To make the claim that the resurrection of Jesus is essential to the Christian faith does not yet clarify what one should believe in when holding this doctrine (Philippians 2:9-11). For many Christians the first image that comes to mind is the drama of the empty tomb, as it is portrayed in the Gospels. Easter sermons regularly stress the reality of Jesus resurrection by appealing to the empty tomb and the appearance stories that follow. Some scholars have gone far beyond the claim of the probability of a historical empty tomb to the use of the empty tomb as part of an apologetic strategy in support of the actuality of the resurrection itself, which in turn provides a foundation for the faith. Traditional Roman Catholic fundamental theology, responding to the enlightenment critiques, tried to prove the resurrection as a historical fact by showing philosophically the possibility of such an event and then demonstrating the historicity of the New Testament accounts of Jesus’ resurrection. “Along with these predictions, it said, the factuality of Jesus’ miracles provided the basis upon which to accept the miracle of the resurrection” (Nah 276). Then historical argument for the empty tomb and appearances of the risen Lord, which, it was claimed, could not have been preached in Jerusalem “unless the tomb had in fact been empty” were given to prove the factuality of the resurrection. According to this theology, the resurrection was not itself an article of faith but a demonstrable fact that provided an apologetic basis for the faith.

To support the resurrection, Pannenberg gives evidence for both the appearance of Jesus and the empty-tomb tradition. Pannenberg asserts that Paul is arguing for the factuality of the resurrection, because the person on the list could have been interrogated. For the historicity of the empty tomb, Pannenberg uses some common arguments, such as the claim that the Jerusalem Christians could not have proclaimed Jesus’ resurrection without an empty tomb; for without it the claim that Jesus had been resurrected could have been refuted by inspecting the place of burial.
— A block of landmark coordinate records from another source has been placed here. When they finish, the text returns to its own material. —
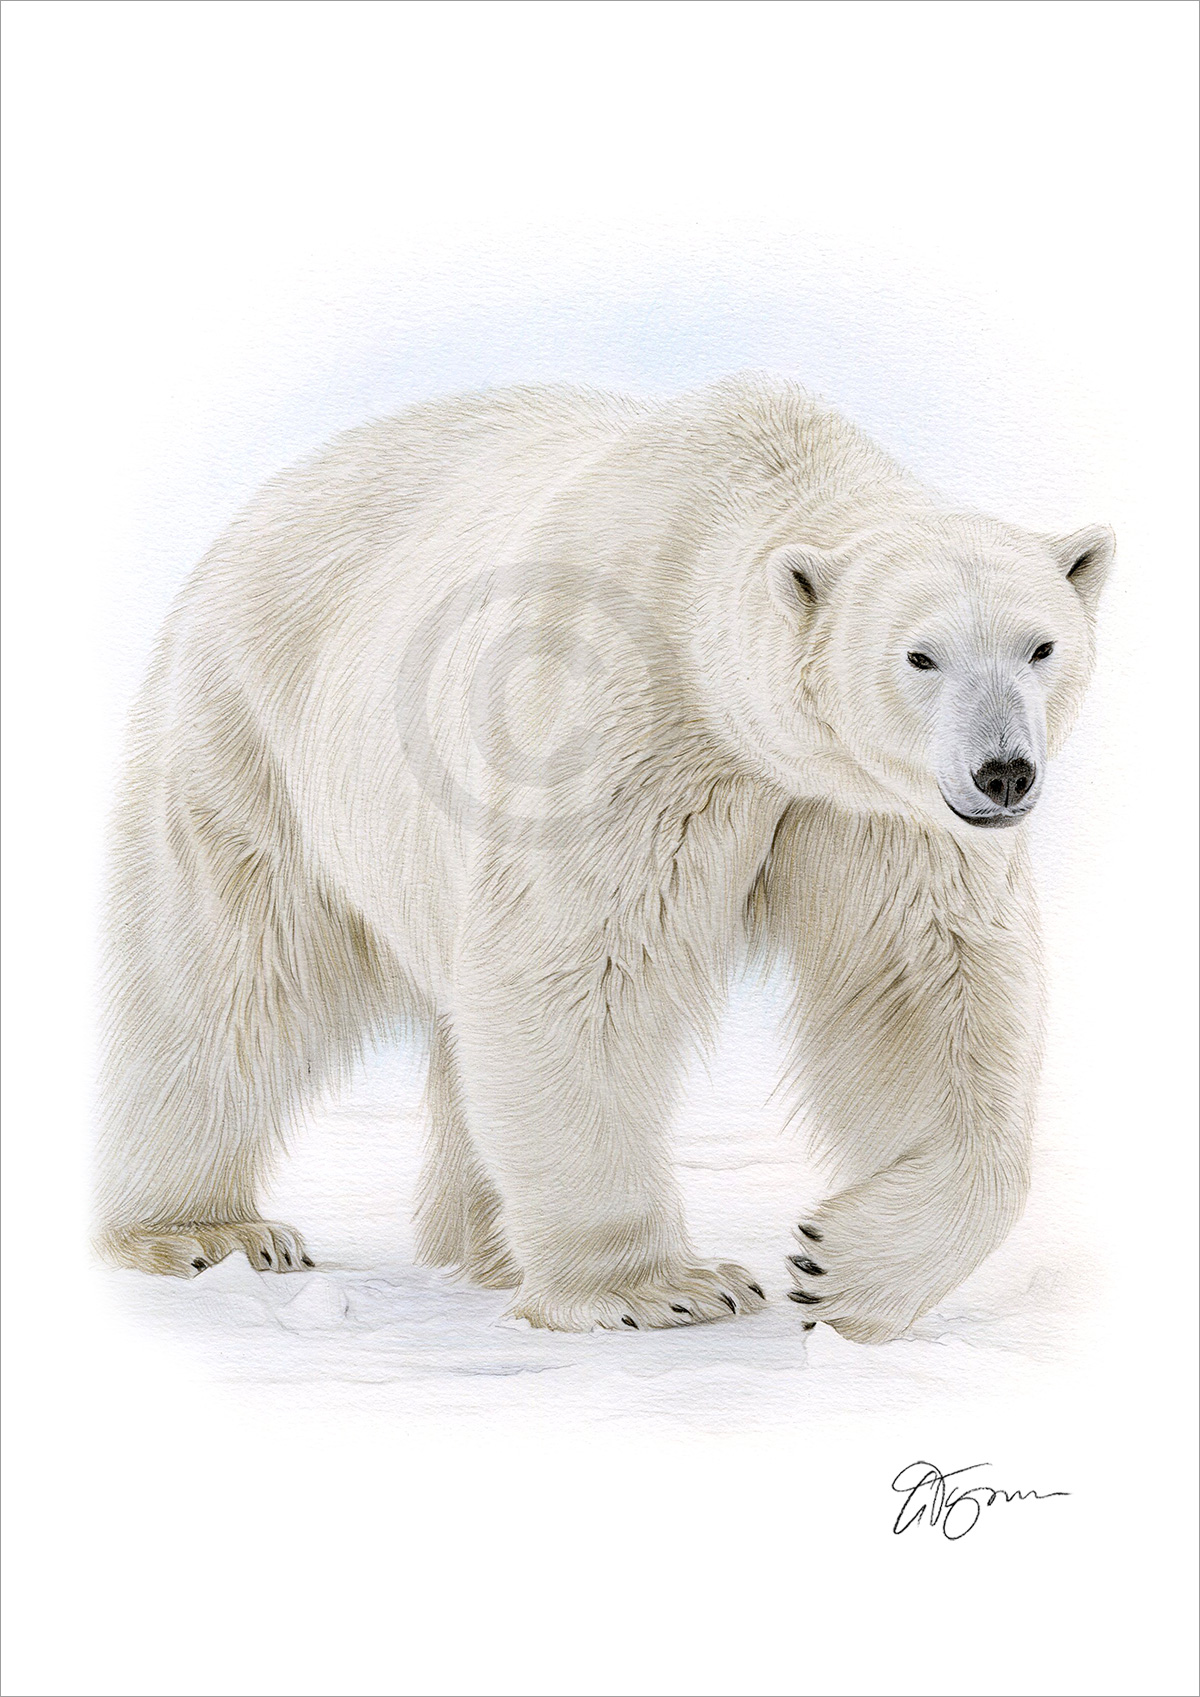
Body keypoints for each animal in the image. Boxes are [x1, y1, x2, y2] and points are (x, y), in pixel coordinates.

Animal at [95, 377, 1113, 1341]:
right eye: (918, 656)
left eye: (1041, 645)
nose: (1004, 771)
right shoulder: (618, 730)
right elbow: (583, 971)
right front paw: (661, 1289)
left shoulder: (874, 807)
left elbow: (928, 987)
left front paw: (843, 1269)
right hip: (251, 727)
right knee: (230, 972)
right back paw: (205, 1229)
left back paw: (485, 1244)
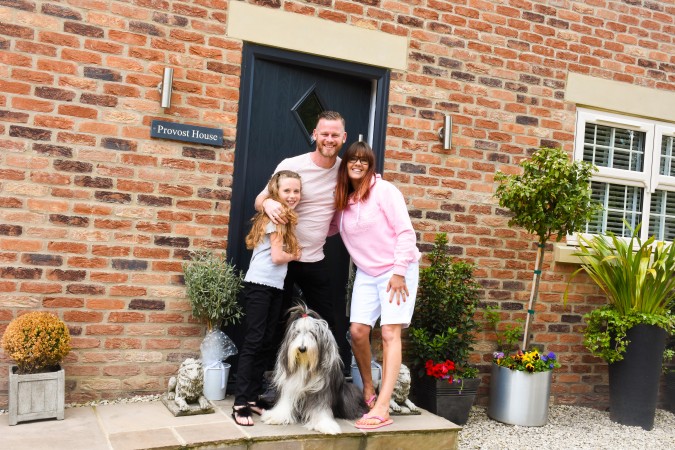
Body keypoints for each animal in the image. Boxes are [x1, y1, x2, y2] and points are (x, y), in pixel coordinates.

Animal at [262, 304, 370, 434]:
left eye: (312, 333)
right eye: (297, 332)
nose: (302, 348)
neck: (305, 363)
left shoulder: (321, 389)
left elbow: (320, 408)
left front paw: (326, 425)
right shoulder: (290, 384)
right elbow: (285, 402)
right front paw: (276, 417)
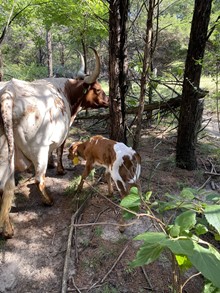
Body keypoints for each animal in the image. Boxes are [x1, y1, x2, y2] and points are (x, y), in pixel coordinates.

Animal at [0, 46, 108, 236]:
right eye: (97, 89)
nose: (109, 100)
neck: (66, 91)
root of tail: (9, 92)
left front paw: (52, 164)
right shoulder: (64, 132)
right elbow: (60, 148)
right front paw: (59, 169)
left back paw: (7, 229)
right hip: (38, 148)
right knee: (38, 179)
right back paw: (48, 200)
My suggestion based on the first available witnesses to the resurrection, is that we must understand the resurrection of Christ as an “open,” relational event; an even t that implies and at the same time anticipates the new heaven and the new earth, when God will be all in all. Between its genesis and its fulfillment is the time of discipleship and mission where faith is understood as participating in God’s passion to reconcile with God what God has created.

 

Advancing beyond the conversation with recent representative theological voices, I have sought to show that resurrection is not a replaceable metaphor, but that it is a metaphor that is grounded in and witnesses to the ontological foundation of the Christian faith and its social dimension, the Christian church.

The Christian understanding of Easter necessarily includes God and faith, and I contend that apart from that divine foundation there is no ontological basis for our personal hope beyond the grave and for our struggle for peace and justice here and now. On the basis of the resurrection, we can affirm that history can be changed in the direction of truth and justice, and that God is involved with such change. The resurrection cannot be limited to its anthropological consequences. The symbols of “ascension” and “exaltation to the right hand of God” express the fact that the resurrection has ecological and cosmic implications (Nah 352).

In conclusion, to this argument, we cannot know precisely what happened to Jesus, and while ultimate verification of the resurrection will only occur eschatological with the general resurrection, we can gain provisional but reliable evidence that supports the resurrection.

Work Cited

McGrath, Alister E. Historical Theology: An Introduction to the History of Christian Thought. Chichester, West Sussex: Wiley-Blackwell, 2013. Print.

Nah, David S. Christian Theology and Religious Pluralism: A Critical Evaluation of John Hick. Eugene, Or: Pickwick Publications, 2012. Print.

Wood, Laurence W. Theology As History and Hermeneutics: A Post-Critical Conversation with Contemporary Theology. Lexington, Ky: Emeth Press, 2004. Print.